Thomas Bishop n’a pas commencé son existence sous de bons augures. Sa mère a été violée par Caryl Chessman, le tueur en série exécuté en 1960. Nourrissant une farouche haine des hommes, elle a élevé son fils dans une mythologie familiale violente. « Souvent, le soir, elle racontait à son enfant l’histoire de ses deux pères, l’un violeur et l’autre braqueur. Elle le ridiculisait, elle se moquait de lui, elle déversait toute sa haine sur lui. Un jour, elle revint à la maison avec une lanière de cuir marron. » (p. 54) À dix ans, Thomas Bishop finit par tuer sa mère : son enfance est traumatisée et son esprit est nourri de certitudes funestes. Enfermé dans un hôpital psychiatrique, il ne rêve que de vengeance, de fuite et de poursuivre l’œuvre de son père. Car oui, il en est convaincu, Caryl Chessman était son père et il lui faut poursuivre son action. « Maintenant, c’était leur besogne à eux. Oui, absolument, l’entreprise s’appelait désormais Chessman & Son. » (p. 411) Extrêmement intelligent, Thomas Bishop s’enfuit grâce à un stratagème qui lui laisse le champ libre pendant des mois et il commence son œuvre de mort. Sous diverses identités, il se fond dans la foule et laisse derrière lui des cadavres de femmes atrocement mutilés. Personne ne connaît l’identité et le véritable visage de celui qui terrifie l’Amérique. « Sous le masque protecteur de Vincent Mungo, il pouvait faire ce qu’il voulait, aller où il voulait. N’importe où… » (p. 319)
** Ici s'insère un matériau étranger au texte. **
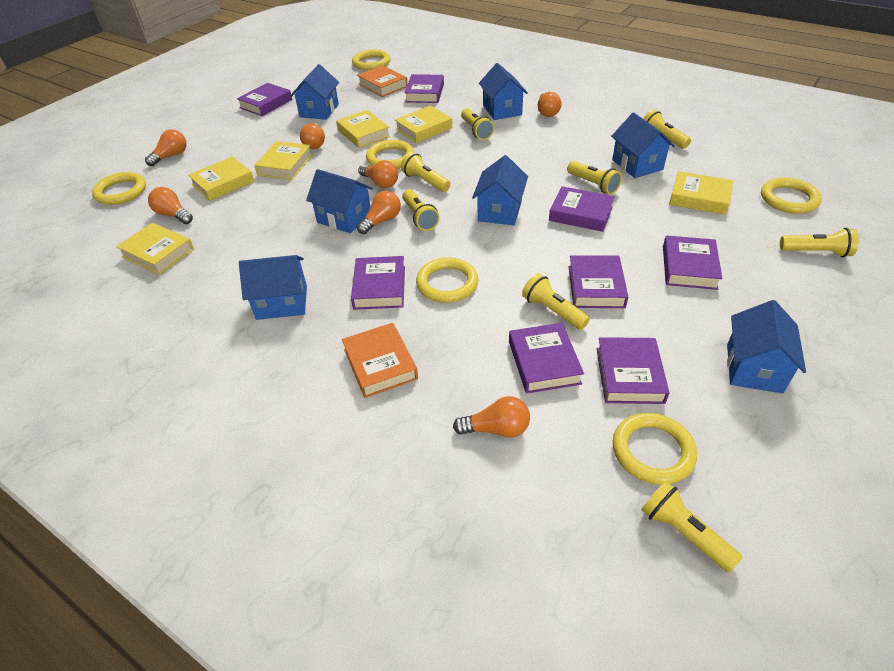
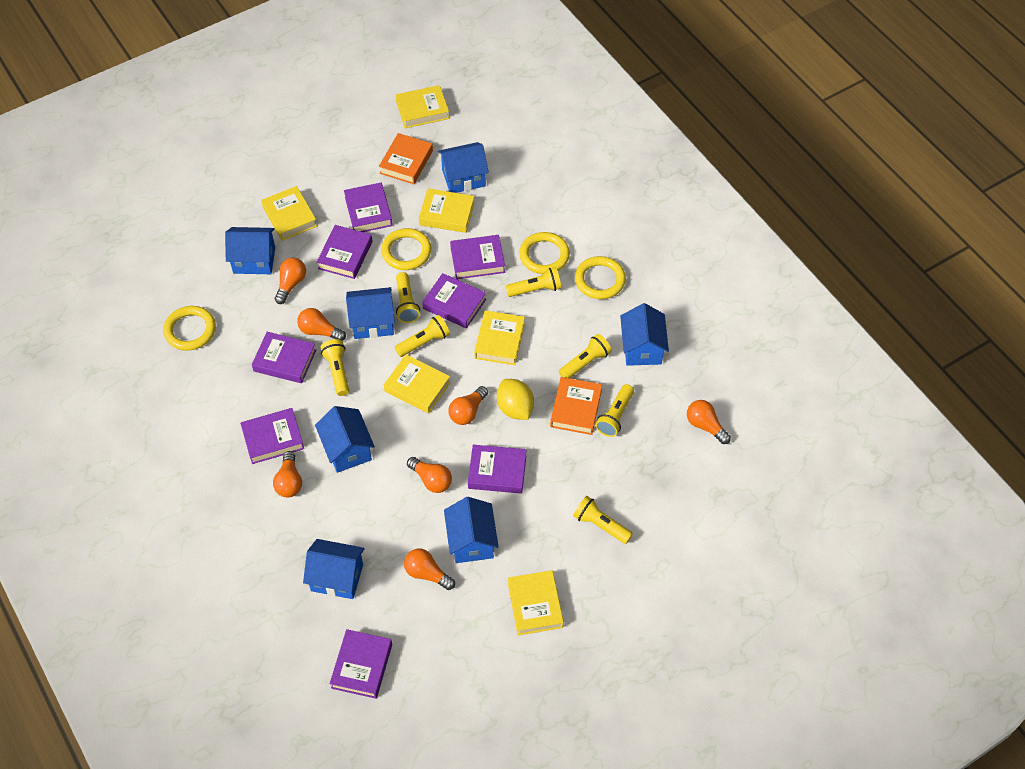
yellow flashlight: 8 -> 7
yellow lemon: 0 -> 1
yellow ring: 6 -> 4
Pour arrêter ce monstre, la police déploie ses forces dans tous les pays, mais trois personnes en particulier travaillent sur ce cas. Jonathan Stoner, un sénateur ambitieux, milite en faveur de la peine de mort alors qu’elle est largement remise en question dans la société. « Chess Man, ou Thomas Bishop, comme vous voudrez, est un meurtrier total. Il continuera jusqu’à ce qu’il se fasse tuer. Ce type est un robot, un engin de destruction qui ne peut pas s’arrêter tout seul. » (p. 755) Adam Kenton, journaliste têtu, recoupe et recroise avec acharnement toutes les informations sur le tueur : il y a trop de choses qui clochent, de pièces qui ne s’emboîtent pas dans ce puzzle macabre. Et il s’interroge sur la pertinence de la peine capitale. « Mettez le paquet sur l’idée que le vrai meurtrier, c’est la peine de mort. » (p. 154) Amos Finch, professeur et écrivain, espère que le tueur continuera son œuvre suffisamment longtemps pour lui fournir suffisamment de matière pour son grand ouvrage. « Nous avons affaire […] à un psychopathe d’une intelligence phénoménale qui a les émotions d’un enfant terrorisé et l’instinct de survie d’un animal. » (p. 457) Au terme d’une partie d’échecs en trompe-l’œil, Thomas Bishop sera arrêté, mais toutes les questions ne trouveront pas de réponse.
Ce roman est fascinant, mais il demande d’avoir les tripes bien accrochées. On dit qu’une image vaut mille mots. Tout dépend des mots. Ceux de Shane Stevens font surgir des scènes brutales et cruelles qui n’ont rien à envier aux films les plus gores. Le retournement final du roman est bien amené, mais quand on connaît un peu la vie de Caryl Chessman, ça devient assez évident. Cela dit, Au-delà du mal s’inscrit parfaitement dans la littérature des tueurs en série. Chaudement recommandé par ma sœur (qui est bizarrement fascinée par Jack l’Éventreur et ses petits copains) et par BesacTof, ce texte m’a fait passer quelques bonnes heures bien horrifiques et glaçantes. Pas étonnant que Stephen King ait tant félicité ce roman et son auteur. Mais faut pas déconner, maintenant, il me faut un album avec des lapins dedans.